* _Input data_
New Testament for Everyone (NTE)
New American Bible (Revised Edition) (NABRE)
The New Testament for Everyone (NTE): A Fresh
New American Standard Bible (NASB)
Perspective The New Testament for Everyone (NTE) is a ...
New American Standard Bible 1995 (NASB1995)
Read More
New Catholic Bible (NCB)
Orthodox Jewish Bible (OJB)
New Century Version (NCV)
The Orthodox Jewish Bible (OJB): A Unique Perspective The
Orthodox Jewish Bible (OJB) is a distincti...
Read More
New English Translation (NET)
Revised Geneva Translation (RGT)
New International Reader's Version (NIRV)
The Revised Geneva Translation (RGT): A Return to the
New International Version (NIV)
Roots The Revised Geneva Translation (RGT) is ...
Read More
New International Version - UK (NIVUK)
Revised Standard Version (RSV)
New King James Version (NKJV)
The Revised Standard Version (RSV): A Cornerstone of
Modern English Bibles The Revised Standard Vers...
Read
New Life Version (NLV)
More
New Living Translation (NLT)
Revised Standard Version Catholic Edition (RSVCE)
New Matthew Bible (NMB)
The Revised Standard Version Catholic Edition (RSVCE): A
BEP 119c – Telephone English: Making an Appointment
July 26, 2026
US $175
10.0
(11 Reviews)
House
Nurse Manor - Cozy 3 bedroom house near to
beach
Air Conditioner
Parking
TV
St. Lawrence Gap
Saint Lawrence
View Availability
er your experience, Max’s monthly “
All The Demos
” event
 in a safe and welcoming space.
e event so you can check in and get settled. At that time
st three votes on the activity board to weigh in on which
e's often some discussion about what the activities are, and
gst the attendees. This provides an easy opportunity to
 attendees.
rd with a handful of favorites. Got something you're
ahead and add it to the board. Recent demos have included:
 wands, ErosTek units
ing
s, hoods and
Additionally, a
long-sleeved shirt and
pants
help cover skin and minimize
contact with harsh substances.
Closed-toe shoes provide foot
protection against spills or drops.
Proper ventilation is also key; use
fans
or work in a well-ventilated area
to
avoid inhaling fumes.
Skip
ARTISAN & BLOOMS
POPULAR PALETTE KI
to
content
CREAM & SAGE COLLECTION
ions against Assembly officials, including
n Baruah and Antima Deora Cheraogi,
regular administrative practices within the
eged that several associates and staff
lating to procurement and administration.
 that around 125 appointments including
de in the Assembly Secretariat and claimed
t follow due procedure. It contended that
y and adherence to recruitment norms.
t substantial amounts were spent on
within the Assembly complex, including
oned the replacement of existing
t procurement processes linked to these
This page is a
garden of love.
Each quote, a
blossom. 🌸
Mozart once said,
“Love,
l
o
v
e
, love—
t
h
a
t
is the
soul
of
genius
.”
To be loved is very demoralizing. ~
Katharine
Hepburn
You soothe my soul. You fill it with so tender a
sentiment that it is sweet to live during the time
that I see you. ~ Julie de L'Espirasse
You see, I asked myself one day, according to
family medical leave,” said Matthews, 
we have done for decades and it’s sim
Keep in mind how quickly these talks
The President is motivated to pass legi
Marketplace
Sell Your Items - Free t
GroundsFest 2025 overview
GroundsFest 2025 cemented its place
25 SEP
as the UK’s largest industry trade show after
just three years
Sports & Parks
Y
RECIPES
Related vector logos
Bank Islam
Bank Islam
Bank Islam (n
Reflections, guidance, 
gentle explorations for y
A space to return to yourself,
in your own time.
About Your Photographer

* _Problem_
Whenever the string "including" turns up in a line of the data, copy that line.

* _Answer below_
ions against Assembly officials, including
 that around 125 appointments including
within the Assembly complex, including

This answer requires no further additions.